## Stated exercise:
Present the stretch of the items below, from the line containing "pose: elev=270.7 azim=104.3" through the line containing "Dot at: (228, 202)", as a numbered list. Both end lines are included, and any blank lines are skipped.

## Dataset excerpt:
—————

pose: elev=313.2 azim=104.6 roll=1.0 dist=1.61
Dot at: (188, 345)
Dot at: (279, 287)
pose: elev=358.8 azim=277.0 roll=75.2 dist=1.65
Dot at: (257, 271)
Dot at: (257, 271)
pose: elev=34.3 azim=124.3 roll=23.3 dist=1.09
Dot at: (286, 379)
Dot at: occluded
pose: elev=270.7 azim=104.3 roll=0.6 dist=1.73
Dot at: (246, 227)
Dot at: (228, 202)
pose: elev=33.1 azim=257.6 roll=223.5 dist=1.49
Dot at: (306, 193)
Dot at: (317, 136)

—————

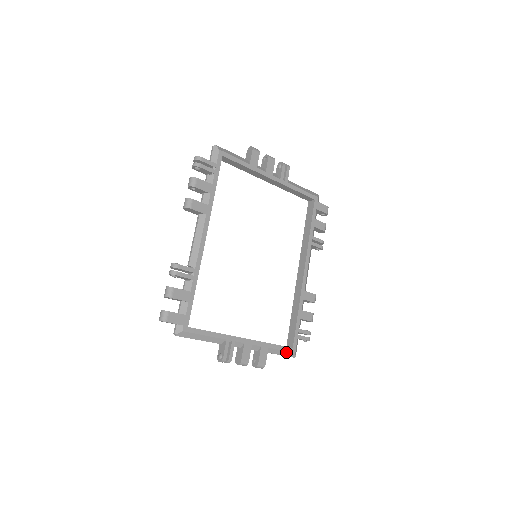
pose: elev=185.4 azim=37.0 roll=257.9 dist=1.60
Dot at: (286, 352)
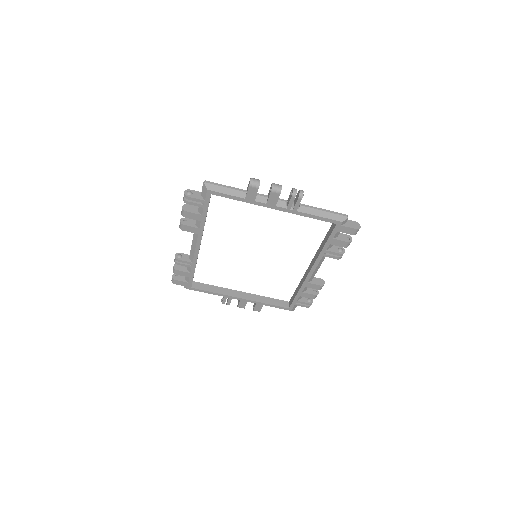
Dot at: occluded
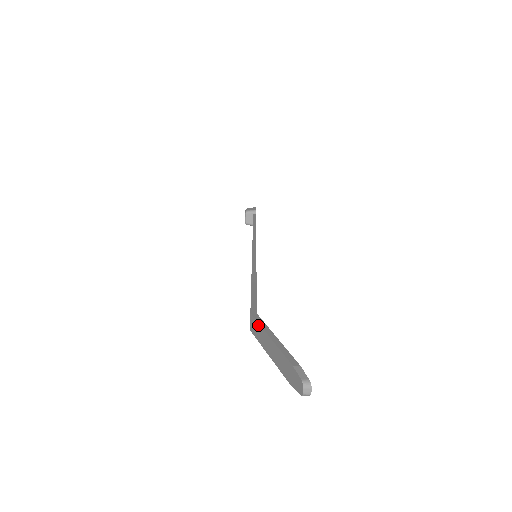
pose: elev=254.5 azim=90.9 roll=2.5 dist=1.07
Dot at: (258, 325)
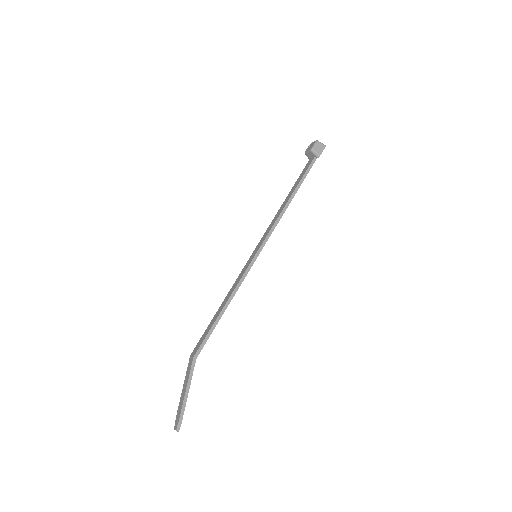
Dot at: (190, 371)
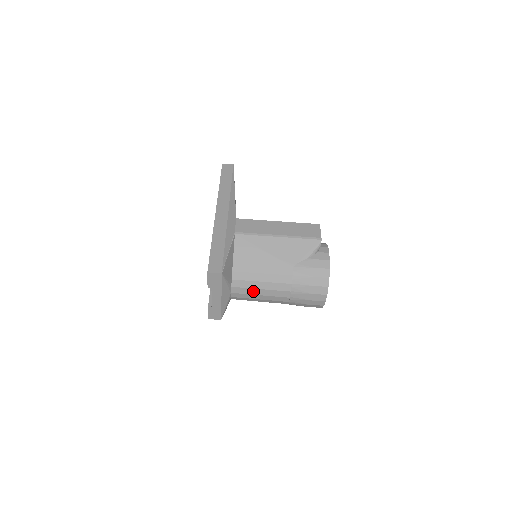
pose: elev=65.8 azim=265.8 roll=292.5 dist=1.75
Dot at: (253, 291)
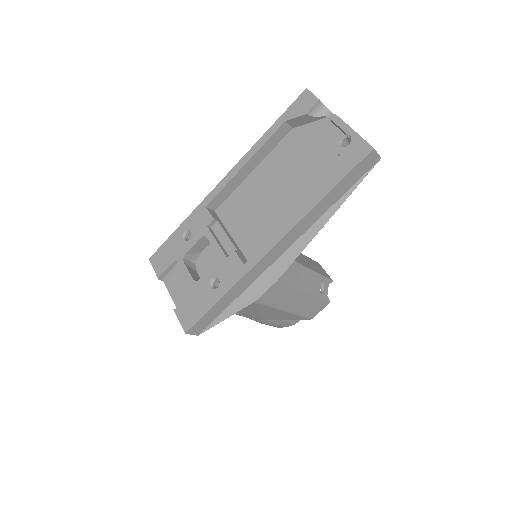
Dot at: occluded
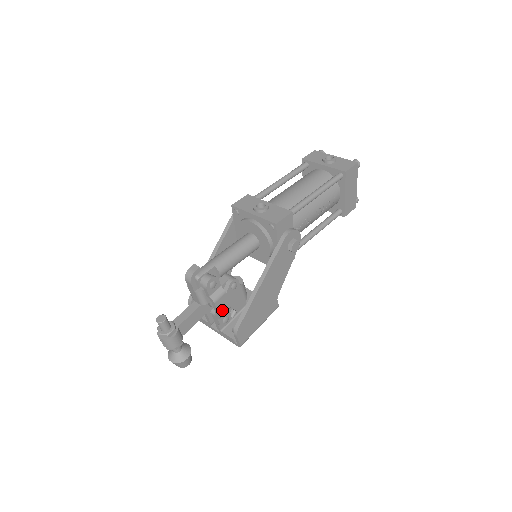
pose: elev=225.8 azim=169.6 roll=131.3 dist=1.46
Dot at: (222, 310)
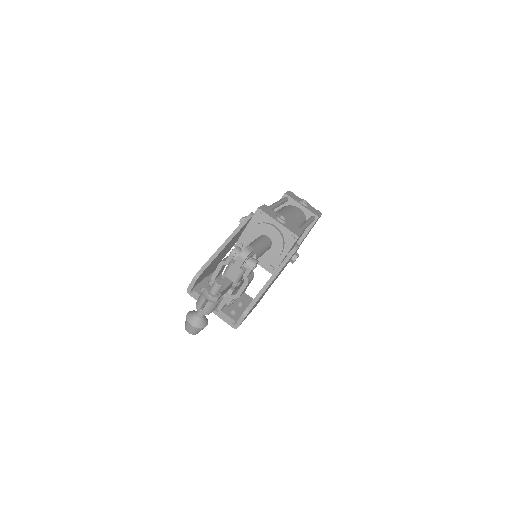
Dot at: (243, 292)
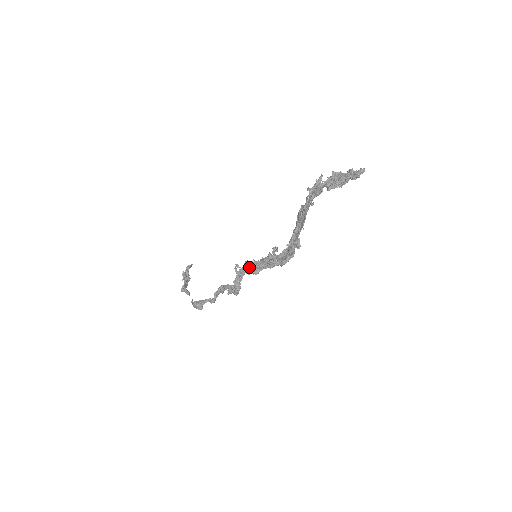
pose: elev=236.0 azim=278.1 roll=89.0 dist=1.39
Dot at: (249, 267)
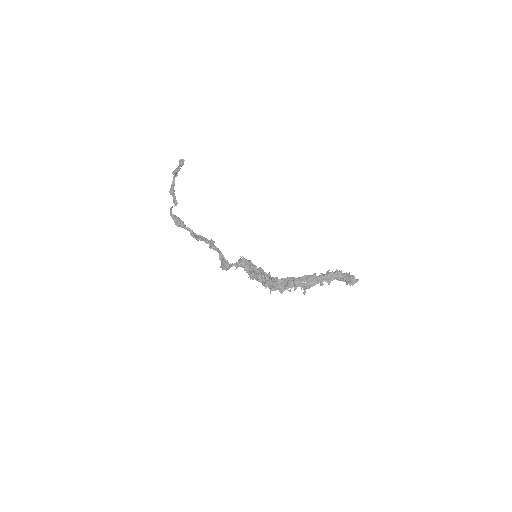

—————

## Full output:
1. pose: elev=270.7 azim=104.3 roll=0.6 dist=1.73
2. Dot at: (246, 227)
3. Dot at: (228, 202)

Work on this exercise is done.